Le chronomètre de l’arbitre a déjà largement dépassé la mesure du temps réglementaire. Lorsque cet ultime coup-franc aura été joué, le directeur du jeu sifflera trois fois, sans même attendre que le match ne reprenne. Il mettra un terme à ce combat indécis et peu enthousiasmant, qui a vu aucune des deux équipes n’inscrire le moindre but. Un triste 0-0 qui condamnerait donc Joseph et les siens à une irrémédiable descente aux enfers. À moins que…
À moins que cet ultime coup-franc ne se transforme en coup gagnant. Et Joseph entend bien jouer un rôle décisif. Surtout que les deux préposés habituels à ce noble exercice ne sont plus là pour l’en empêcher. L’un s’est blessé en milieu de deuxième mi-temps et l’autre vient de se faire expulser pour quelques mots de trop balancés à la face du corps arbitral. Il faut dire qu’en sifflant un coup-franc à la limite de la surface de réparation et non pas le penalty que tout le monde dans les tribunes avait pourtant vu, l’homme au sifflet n’avait sans doute pas pris la décision la plus juste de sa carrière. Mais il n’avait guère apprécié les noms d’oiseau dont il fut alors gratifié et il avait vu rouge.
Comme un volcan en éruption, c’est tout un stade qui était alors entré en fusion, imprégnant à l’atmosphère déjà bien pesante un supplément de tension dramatique presque insoutenable. Mais Joseph n’en a cure. Il s’est isolé du monde et de tout ce fracas autour de lui. Il a décidé de prendre lui-même ses responsabilités et personne ne pourra l’en empêcher.
Il pose le ballon presque tangent à la ligne blanche distante du but de 16,5 mètres. Cela suffit à figer soudainement le décor, aussi efficacement que l’aurait fait un coup de baguette magique. À ce moment-là, c’est toute une ville qui retient alors son souffle, suspendu à cet ultime geste que le joueur s’apprête à commettre.

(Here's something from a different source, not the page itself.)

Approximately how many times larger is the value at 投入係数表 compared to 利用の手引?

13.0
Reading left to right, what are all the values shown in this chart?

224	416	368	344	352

Au bouillonnant tumulte qui secoue l’arène depuis deux bonnes minutes succède un assourdissant silence quasi-religieux. On pourrait presque entendre le déplacement d’un coronavirus d’une bouche à une autre.
Les mains sur les hanches, Joseph regarde dans le blanc des yeux, un par un, les huit joueurs adverses qui composent le mur à moins de 10 mètres de distance. Il s’imagine alors avoir en face de lui les visages de quelques-uns de ceux qui l’avaient tant fait souffrir dans son adolescence. Il s’apprête, en une seule et unique occasion, à les éradiquer purement et simplement de ses pires souvenirs, dans un geste aussi élégant que non-violent.

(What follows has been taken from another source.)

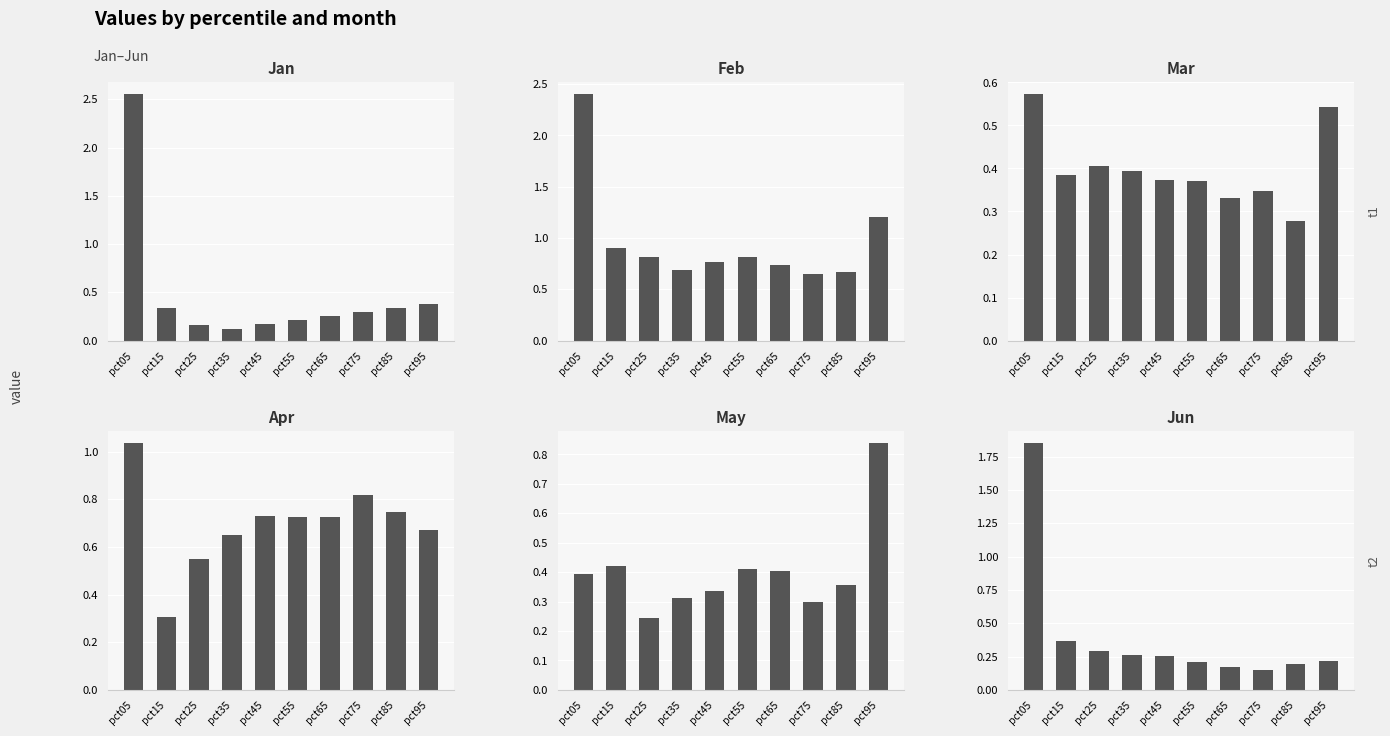

Count the May values in the range 0 to 1.

10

Le temps s’est comme arrêté. Joseph est plus que jamais dans sa bulle. Son monde à lui n’a désormais comme seul et unique horizon que le but adverse. Peu importe ce(ux) qui se trouvent sur son chemin.
Deux pas d’élan, un pied gauche qui vient fouetter le ballon avec grâce pour lui donner une trajectoire courbe et c’est toute une mécanique des fluides qui se met alors en action. Un mouvement de rotation de la balle sur elle-même dans le sens des aiguilles d’une montre ; une réaction de l’air proportionnelle au carré de la vitesse de la sphère de cuir ; des traînées d’air qui agissent différemment devant et derrière elle ; une parabole parfaite qui contourne le mur par sa droite, un peu en hauteur, évite le bout des gants du gardien en pleine détente et finit par faire trembler les filets du but, après avoir tutoyé en finesse le poteau.
À ce niveau de pureté, ce n’est même plus du football, mais de l’art conceptuel. Sublime. Le mouvement idéal incarné.
Sur et autour du terrain, c’est l’embrasement. Une ovation tonitruante. Une explosion indescriptible. Un feu d’artifice démentiel. Et Joseph, qui disparaît sous une montagne de coéquipiers en liesse venus le féliciter, passe en l’espace d’une fraction de seconde, d’oisillon maladif à aigle royal ; de soldat inconnu à héros immortel. De la trempe de ceux qui dont le nom est destiné à être gravé quelque part sur le tableau d’honneur de la ville. Celui qui sera accroché sur le plus beau des murs de la mairie.